Ia menambahkan, model bisnis yang inovatif dan berkelanjutan sangat dibutuhkan dan dapat diadopsi dengan baik di berbagai pasar. Di antaranya, solusi teknologi yang efektif bagi para pembudidaya ikan dan petambak udang serta penerapan tata kelola perusahaan yang kuat.
Mazlan Hashim, Vice President of Governance, Risk and Compliance eFishery, mengemukakan, tata kelola perusahaan yang telah berjalan di eFishery dirancang sesuai dengan kerangka kerja global yang berlaku. Pihaknya terus melakukan perbaikan dan pengembangan sistem pengendalian internal untuk memastikan seluruh risiko bisnis terkelola dengan baik.
”Penerapan tata kelola perusahaan yang baik dapat mendorong kinerja perusahaan untuk berfungsi secara efisien sehingga dapat terus memberikan dampak positif bagi ekosistem yang tergabung di dalamnya, termasuk masyarakat,” ujar Mazlan.
Tudingan dumping tidak berdasar
Ketua Umum Masyarakat Akuakultur Indonesia Rokhmin Dahuri mengatakan, tuduhan dumping memang akan membawa dampak serius pada keberlanjutan industri udang di Indonesia jika sanksi perdagangan diterapkan. Dampak yang ditimbulkan tidak hanya akan merusak reputasi eksportir udang Indonesia, tetapi juga berpotensi mengakibatkan dikenakannya bea masuk yang lebih tinggi, yang dapat mengurangi daya saing udang Indonesia di pasar global. Selain itu, tuduhan tersebut berisiko mengganggu keberlanjutan operasi para petambak dan unit pengolah udang yang melibatkan jutaan tenaga kerja.

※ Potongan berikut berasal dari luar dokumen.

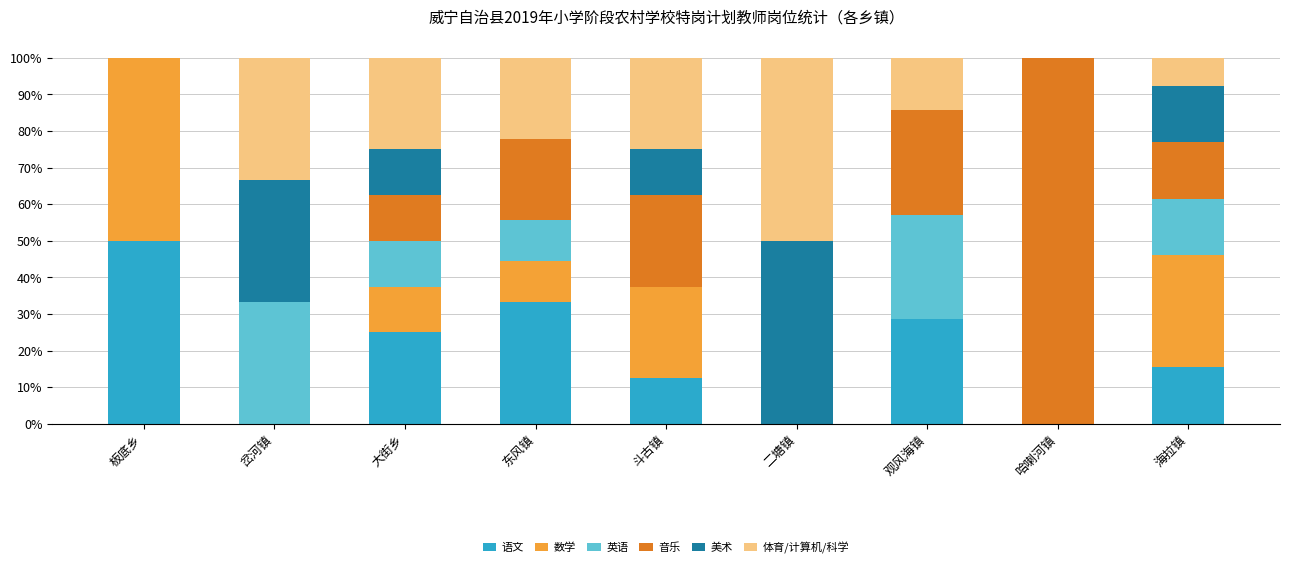

What is the difference between the 语文 values at 东风镇 and 观风海镇?

4.8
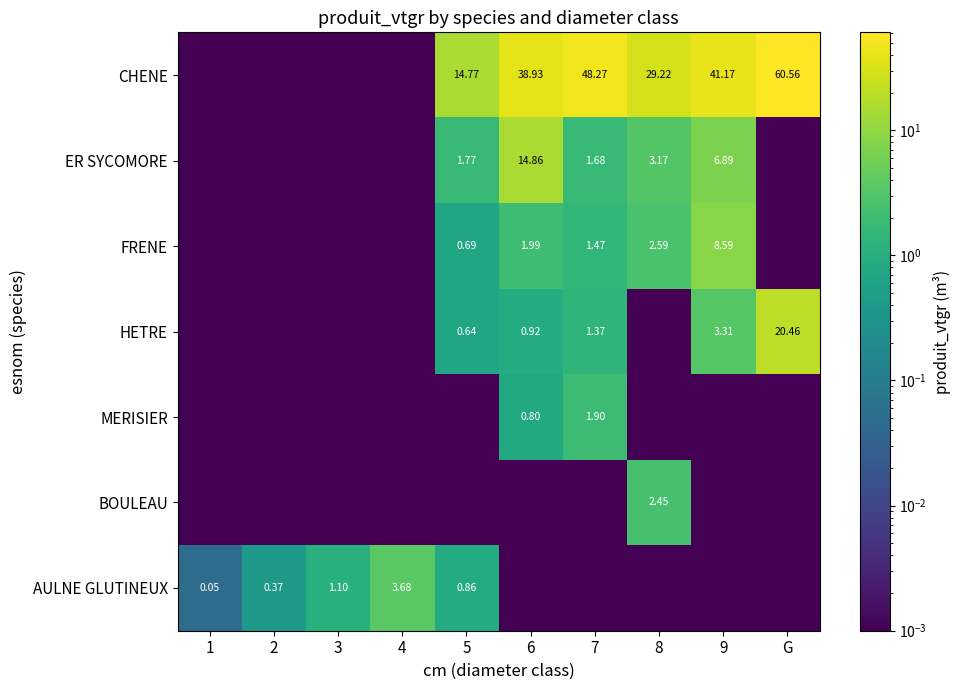

The HETRE series shows 0.0 at 1. True or false?

True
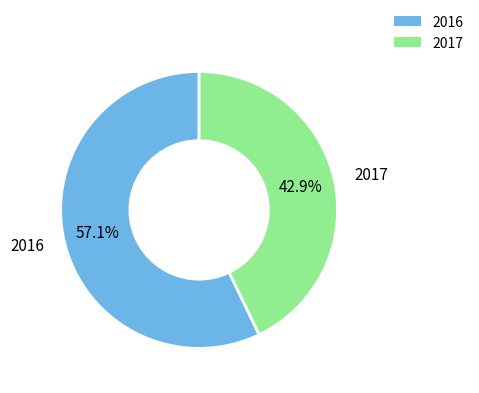

True or false: 2017 accounts for 43% of the total.

True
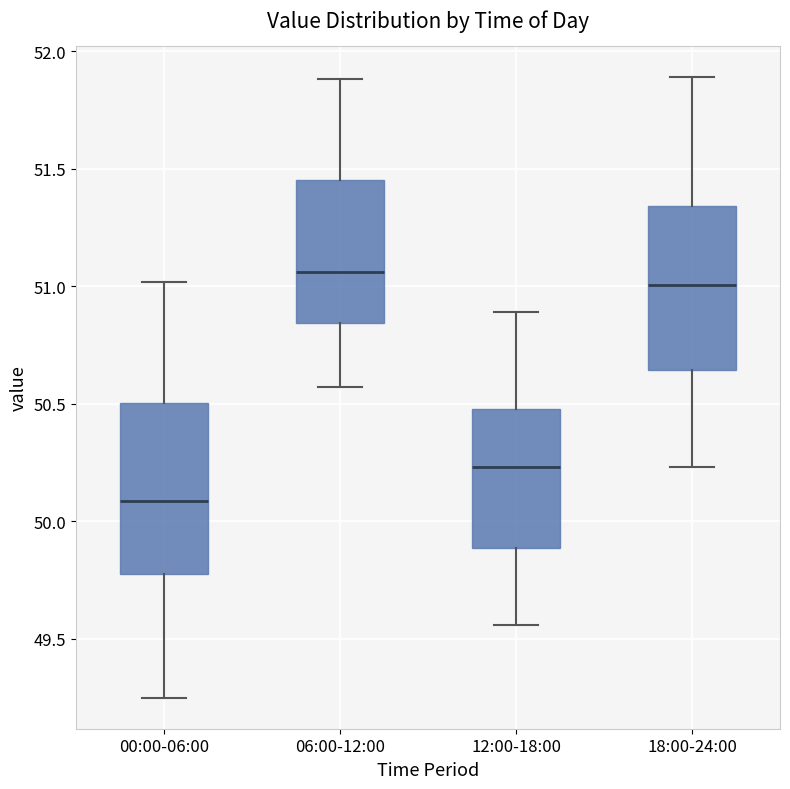

Reading left to right, read every box against the y-axis: the position of its median line, the range the box covers, and the ends of its whiskers. The values are not printed on the chart, so give them approximately, as read against the axis.

00:00-06:00: median 50.10, box 49.80 to 50.50, whiskers 49.25 to 51.00
06:00-12:00: median 51.05, box 50.85 to 51.45, whiskers 50.55 to 51.90
12:00-18:00: median 50.25, box 49.90 to 50.50, whiskers 49.55 to 50.90
18:00-24:00: median 51.00, box 50.65 to 51.35, whiskers 50.25 to 51.90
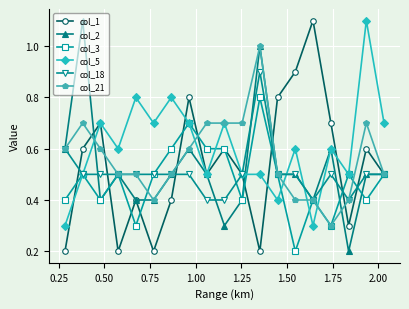

How many lines are shown in the chart?

6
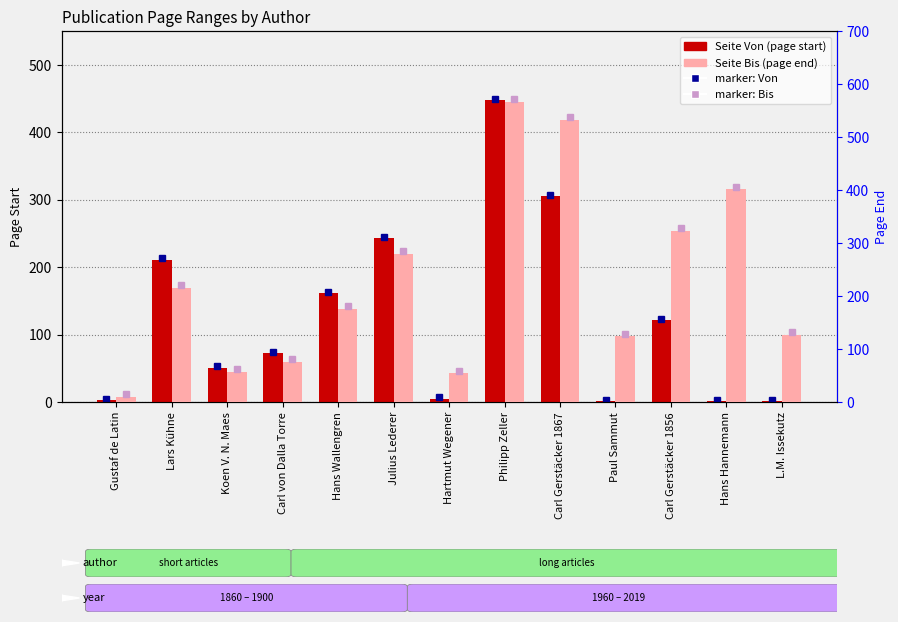

At which label does Seite Bis first exceed 176?

Lars Kühne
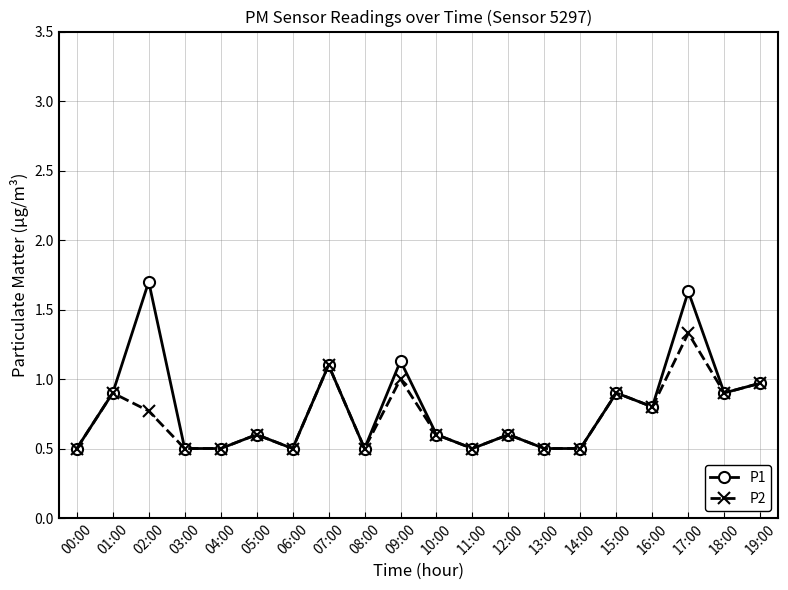

Rank the series by their maximum value, from lowest to highest.

P2, P1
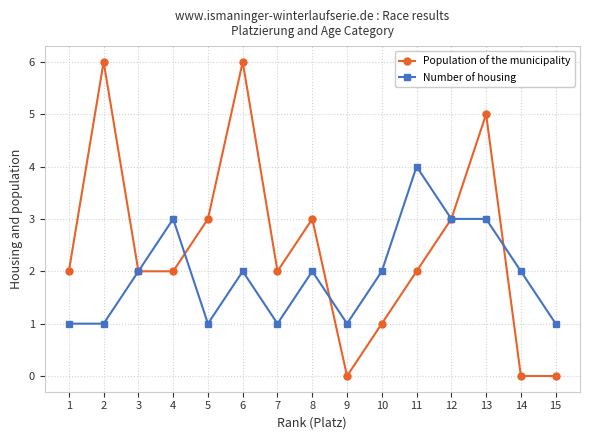

What are all the series names shown in the legend?

Population of the municipality, Number of housing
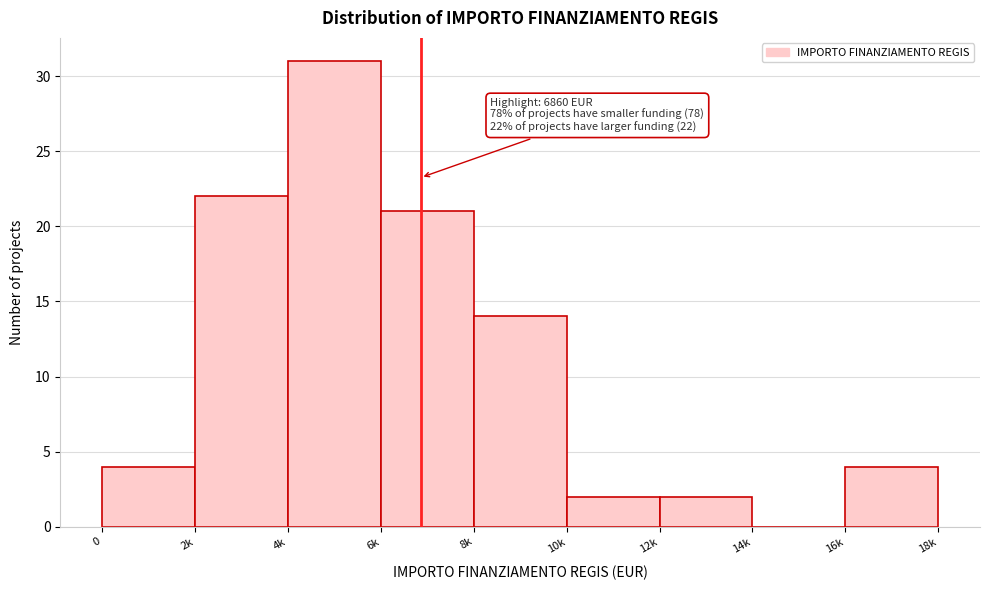

Reading left to right, what are all the values shown in this chart?

0=4	2k=22	4k=31	6k=21	8k=14	10k=2	12k=2	14k=0	16k=4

”Karena itu, KKP bersama Kementerian Perdagangan, Kementerian Luar Negeri, dan lembaga negara lainnya perlu segera melakukan perundingan untuk meyakinkan pemerintah dan pengusaha udang Amerika Serikat bahwa Indonesia tidak melakukan praktik dumping komoditas udang. Buktinya, harga jual udang vaname ukuran 40-50 ekor per kilogram di pasar domestik Indonesia berkisar Rp 60.000-Rp 80.000 per kg. Sementara harga di negara-negara tujuan ekspor termasuk Amerika Serikat dan Uni Eropa berkisar 8-10 dollar AS per kg (setara Rp 120.000 hingga Rp 150.000 per kg),” paparnya.
Selain itu, kata Rokhmin, pembudidaya udang di Indonesia tidak menerima subsidi dari pemerintah. Para petambak udang di Indonesia beroperasi secara mandiri tanpa subsidi untuk bahan bakar minyak, benih, ataupun pakan. Harga udang yang kompetitif di pasar ekspor bukanlah hasil dari intervensi pemerintah, melainkan dari efisiensi produksi dan daya saing industri yang telah dibangun oleh pelaku usaha udang Indonesia.
”Dengan upaya diplomasi yang cerdas dan elegan, Indonesia pernah berhasil mematahkan tuduhan dumping udang oleh Amerika Serikat pada 2003,” kata Rokhmin.